In THE COMFORT OF CROWS, Margaret Renkl highlights the gift of noticing the natural world throughout a year.
I'm in awe of her knowledge of plants and animals and how she makes these observations such a natural extension to her days. The book is structured around the four seasons, one chapter each week, although I happily read several in a setting. One chapter might introduce us to her desk mates, another covers a recitation of animals she has tended over the years, and she is quick to find analogies and metaphors.
Renkl strikes a balance of mourning the changes that are afoot due to climate change and human intervention while also deriving hope and joy in the midst. I also echoed her tension of how she knows she ought not to interfere in the natural world but sometimes being unable to resist the pull. Alongside this all is an acknowledgement of change: in family dynamics, in neighborhoods, throughout the earth. This account time and again helped me to pause and derive new wonder and appreciation for the natural world.
There is also artwork throughout, so while I read a digital copy, the physical book would be a lovely gift to yourself or others to pore over the beautiful collages in vivid color.
(I received a digital ARC from the publisher via NetGalley in exchange for my honest review.)
Author Margaret Renkle offers comfort in the form of a literary devotional, committing one essay to each of the 52 weeks in a year. Within these essays -- some of which read as prose poetry, some as praise songs, some as hermit crab essays in the form of how-to's, others as personal essays wherein she weaves observations of the natural world around her Tennessee home with reflections upon her life as she grows older and her children have left the nest. All contain her keen attention to nature and life cycles, including her own. My favorite: "Loving the Unloved Animals" pays homage to creatures such as vultures, rat snakes, red bats, and opossums. "Let us rejoice in the pink-nosed, pink-fingered opossum, her silvery pouch full of babies no bigger than a honey bee." Another favorite: "Praise Song for Sleeping Bees." Like a religious devotional, The Comfort of Crows is a reflection meant to focus the reader's heart. In this time of ecological grief, Renkl and her book encourage us to take heart and find joy in the natural world. And she encourages by example: "The very least I owe my wild neighbors is a willingness to witness their struggle, to compensate for their losses in every way I can, and to speak on their behalf about all the ways I can't."

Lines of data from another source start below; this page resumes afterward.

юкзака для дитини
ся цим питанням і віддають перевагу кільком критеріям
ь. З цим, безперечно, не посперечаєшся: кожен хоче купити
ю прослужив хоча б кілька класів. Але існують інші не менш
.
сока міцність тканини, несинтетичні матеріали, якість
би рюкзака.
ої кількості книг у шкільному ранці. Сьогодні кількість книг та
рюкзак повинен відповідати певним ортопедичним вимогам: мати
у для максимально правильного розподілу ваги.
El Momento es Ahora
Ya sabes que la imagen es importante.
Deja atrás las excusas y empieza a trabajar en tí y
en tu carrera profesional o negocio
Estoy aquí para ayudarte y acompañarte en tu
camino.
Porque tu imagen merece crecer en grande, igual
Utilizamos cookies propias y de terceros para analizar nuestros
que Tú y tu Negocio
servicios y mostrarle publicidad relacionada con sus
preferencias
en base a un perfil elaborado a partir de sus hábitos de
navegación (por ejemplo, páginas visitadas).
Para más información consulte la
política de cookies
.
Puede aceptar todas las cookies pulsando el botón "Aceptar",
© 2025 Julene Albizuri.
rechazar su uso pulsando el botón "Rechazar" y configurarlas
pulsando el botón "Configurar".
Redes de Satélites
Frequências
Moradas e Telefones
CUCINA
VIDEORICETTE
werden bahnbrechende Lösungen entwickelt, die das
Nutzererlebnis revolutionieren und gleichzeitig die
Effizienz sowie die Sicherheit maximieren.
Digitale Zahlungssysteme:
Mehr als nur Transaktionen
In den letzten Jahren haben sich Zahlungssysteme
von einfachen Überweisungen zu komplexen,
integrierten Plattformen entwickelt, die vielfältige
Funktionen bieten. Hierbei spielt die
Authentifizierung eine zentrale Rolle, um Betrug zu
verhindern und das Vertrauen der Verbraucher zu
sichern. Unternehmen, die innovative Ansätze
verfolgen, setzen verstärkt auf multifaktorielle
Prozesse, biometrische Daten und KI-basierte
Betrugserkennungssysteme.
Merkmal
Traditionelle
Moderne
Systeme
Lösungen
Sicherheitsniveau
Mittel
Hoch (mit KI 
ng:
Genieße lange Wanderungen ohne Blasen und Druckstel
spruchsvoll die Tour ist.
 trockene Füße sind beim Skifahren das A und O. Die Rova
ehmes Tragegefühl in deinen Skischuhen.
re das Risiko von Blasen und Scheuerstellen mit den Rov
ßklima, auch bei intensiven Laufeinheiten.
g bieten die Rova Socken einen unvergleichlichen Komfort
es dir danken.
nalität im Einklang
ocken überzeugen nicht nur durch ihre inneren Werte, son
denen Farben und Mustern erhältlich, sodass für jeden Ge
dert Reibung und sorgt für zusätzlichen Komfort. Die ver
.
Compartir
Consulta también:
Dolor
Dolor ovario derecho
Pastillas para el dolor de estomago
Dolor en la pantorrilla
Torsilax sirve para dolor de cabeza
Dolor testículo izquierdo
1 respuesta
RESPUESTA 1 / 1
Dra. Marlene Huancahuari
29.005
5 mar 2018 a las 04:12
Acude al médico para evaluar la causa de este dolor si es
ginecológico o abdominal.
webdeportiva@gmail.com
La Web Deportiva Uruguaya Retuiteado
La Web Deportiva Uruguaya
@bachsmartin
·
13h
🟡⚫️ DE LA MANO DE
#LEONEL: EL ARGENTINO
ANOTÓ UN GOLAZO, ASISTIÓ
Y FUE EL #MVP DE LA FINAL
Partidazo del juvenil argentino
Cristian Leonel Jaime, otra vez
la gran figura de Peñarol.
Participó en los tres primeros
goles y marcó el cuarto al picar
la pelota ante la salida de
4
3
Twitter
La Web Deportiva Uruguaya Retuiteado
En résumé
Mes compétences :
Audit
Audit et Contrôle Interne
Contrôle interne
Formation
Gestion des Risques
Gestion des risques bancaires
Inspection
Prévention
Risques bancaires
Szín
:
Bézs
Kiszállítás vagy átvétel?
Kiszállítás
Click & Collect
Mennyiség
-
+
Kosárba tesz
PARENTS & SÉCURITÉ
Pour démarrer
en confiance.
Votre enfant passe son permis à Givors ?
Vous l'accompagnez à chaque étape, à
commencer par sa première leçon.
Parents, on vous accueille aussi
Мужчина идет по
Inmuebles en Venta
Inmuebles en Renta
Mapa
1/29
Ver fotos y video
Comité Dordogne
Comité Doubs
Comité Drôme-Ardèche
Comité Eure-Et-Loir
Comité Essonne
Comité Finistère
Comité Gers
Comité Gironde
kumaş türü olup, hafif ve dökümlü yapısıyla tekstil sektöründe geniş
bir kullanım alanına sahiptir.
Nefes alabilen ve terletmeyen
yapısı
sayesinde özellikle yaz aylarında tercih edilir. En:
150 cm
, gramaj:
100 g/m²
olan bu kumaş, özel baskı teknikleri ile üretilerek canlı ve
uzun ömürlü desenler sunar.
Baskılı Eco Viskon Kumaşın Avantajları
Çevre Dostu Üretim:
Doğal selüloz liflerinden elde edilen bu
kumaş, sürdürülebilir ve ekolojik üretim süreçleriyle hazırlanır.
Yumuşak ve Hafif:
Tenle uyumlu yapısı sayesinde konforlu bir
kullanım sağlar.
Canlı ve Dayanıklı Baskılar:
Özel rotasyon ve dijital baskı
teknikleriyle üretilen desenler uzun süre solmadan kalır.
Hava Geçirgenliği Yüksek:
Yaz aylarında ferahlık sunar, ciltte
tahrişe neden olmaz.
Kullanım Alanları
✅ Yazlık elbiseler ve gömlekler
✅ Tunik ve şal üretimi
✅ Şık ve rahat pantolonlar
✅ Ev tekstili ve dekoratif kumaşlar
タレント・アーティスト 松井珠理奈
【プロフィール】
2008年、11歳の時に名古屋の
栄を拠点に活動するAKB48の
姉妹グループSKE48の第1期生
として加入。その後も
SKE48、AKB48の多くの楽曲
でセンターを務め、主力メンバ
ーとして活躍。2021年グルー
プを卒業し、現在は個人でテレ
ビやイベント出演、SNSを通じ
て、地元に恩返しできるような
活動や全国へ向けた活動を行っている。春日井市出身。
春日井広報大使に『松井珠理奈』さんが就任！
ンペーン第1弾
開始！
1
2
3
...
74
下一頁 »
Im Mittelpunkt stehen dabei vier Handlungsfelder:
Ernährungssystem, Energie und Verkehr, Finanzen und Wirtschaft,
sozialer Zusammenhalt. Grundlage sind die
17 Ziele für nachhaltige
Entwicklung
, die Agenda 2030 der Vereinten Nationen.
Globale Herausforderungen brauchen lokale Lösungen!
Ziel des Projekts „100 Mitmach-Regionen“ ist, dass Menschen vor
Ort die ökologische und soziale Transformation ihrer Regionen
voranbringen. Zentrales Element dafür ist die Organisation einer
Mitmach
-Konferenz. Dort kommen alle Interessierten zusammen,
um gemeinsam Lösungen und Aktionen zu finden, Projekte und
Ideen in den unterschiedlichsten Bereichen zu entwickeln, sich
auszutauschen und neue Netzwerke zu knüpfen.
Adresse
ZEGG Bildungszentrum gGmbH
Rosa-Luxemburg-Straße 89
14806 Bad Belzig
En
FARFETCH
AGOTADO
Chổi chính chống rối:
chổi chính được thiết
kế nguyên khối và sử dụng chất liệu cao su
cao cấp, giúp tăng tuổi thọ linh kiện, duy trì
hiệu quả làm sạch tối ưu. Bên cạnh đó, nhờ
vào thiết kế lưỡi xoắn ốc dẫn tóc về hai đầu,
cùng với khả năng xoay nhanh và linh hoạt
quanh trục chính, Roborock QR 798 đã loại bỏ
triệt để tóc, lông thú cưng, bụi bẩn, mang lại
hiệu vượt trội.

[Thanks to Spiegel and Grau and NetGalley for an opportunity to read an advanced reader copy and share my opinion of this book.]
Renkl manages to reflect deeply on what it means to live a life while trying to maintain a balance both with nature and with ones self. Overall I found it to be a comforting read that somehow managed to make my own relatively small life feel more spacious. Renkl's reverence for the beauty in the world that is all around us, and indeed in what many would consider the mundane is a balm. I found myself looking at the everyday things in my own life with more tenderness than before.
Overall a comforting and insightful read that would make a lovely stocking filler for any reflective nature lovers out there.
While the writing is pretty, the essays aren't particularly engaging. It reads like a journal, which is good if that's what the reader is looking for. Someone who wants to dip in and out of a book would probably enjoy this meandering collection.